- [TASK GOAL] In the entries below, copy out the stretch from the line containing "till exempel och" through the line containing "En fantastisk himmel ikväll.", both lines included, with each line and its wording unchanged.

- [STUDY MATERIAL]

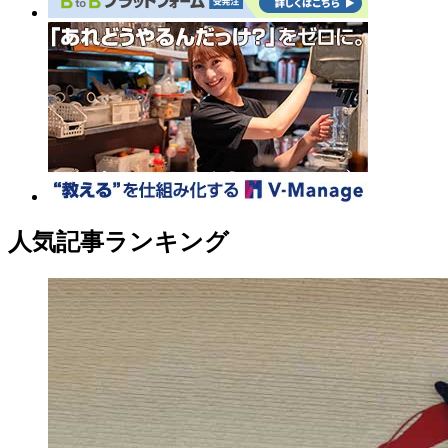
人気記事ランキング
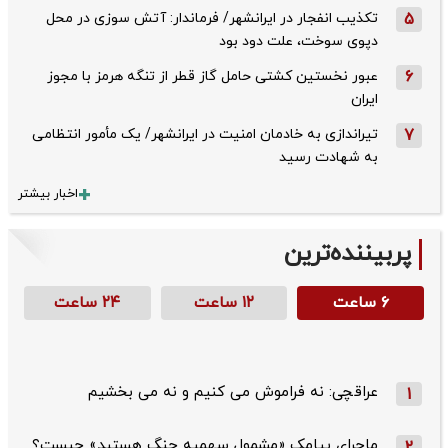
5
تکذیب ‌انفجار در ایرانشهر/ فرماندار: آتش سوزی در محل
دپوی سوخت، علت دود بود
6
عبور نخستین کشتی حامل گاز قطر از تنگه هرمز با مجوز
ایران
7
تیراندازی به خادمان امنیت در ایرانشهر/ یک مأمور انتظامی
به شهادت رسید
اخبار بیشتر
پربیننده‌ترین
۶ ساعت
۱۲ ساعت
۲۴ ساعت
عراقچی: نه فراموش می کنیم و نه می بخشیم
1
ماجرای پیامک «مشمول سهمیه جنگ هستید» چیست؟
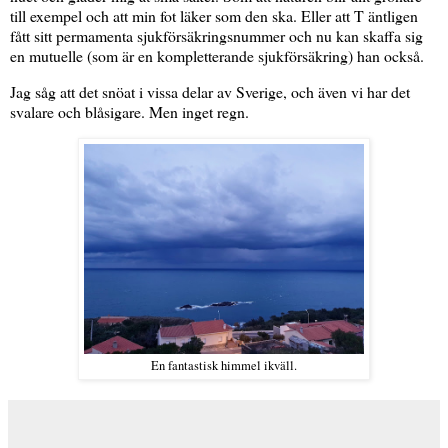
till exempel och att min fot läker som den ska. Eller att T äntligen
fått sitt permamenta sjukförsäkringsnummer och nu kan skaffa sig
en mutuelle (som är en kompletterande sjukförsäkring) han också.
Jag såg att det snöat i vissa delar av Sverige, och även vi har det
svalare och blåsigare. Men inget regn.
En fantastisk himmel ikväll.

...

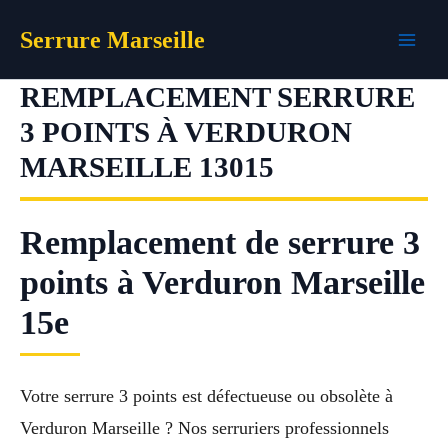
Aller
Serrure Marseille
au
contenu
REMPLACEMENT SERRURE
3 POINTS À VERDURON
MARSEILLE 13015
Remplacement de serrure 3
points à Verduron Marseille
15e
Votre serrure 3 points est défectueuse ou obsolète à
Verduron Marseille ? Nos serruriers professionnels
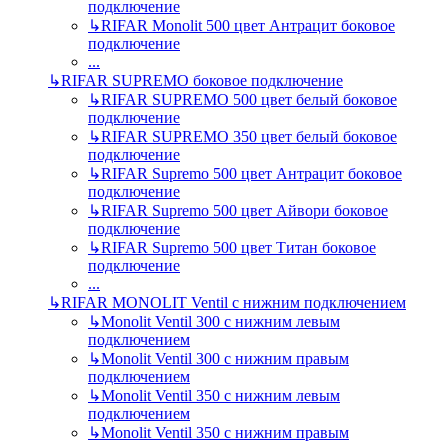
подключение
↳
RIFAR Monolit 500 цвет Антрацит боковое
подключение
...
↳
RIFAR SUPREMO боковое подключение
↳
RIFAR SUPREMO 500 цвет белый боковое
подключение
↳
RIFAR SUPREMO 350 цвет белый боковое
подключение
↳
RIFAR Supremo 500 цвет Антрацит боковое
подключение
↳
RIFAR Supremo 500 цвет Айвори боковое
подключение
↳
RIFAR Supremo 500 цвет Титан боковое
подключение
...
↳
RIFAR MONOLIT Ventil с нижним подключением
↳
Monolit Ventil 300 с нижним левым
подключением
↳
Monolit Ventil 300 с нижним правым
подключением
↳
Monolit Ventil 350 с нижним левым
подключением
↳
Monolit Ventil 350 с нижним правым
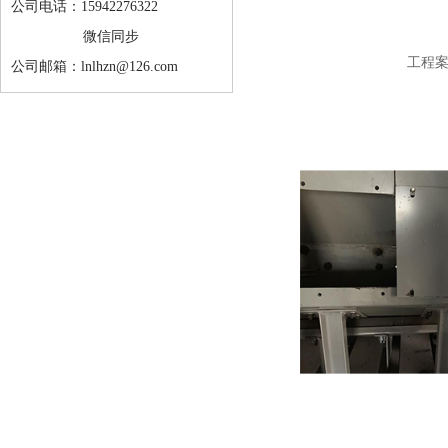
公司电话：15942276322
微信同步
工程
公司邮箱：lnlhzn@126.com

* * *

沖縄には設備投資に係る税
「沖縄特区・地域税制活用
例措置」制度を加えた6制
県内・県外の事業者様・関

- [TASK RESULT]
till exempel och att min fot läker som den ska. Eller att T äntligen
fått sitt permamenta sjukförsäkringsnummer och nu kan skaffa sig
en mutuelle (som är en kompletterande sjukförsäkring) han också.
Jag såg att det snöat i vissa delar av Sverige, och även vi har det
svalare och blåsigare. Men inget regn.
En fantastisk himmel ikväll.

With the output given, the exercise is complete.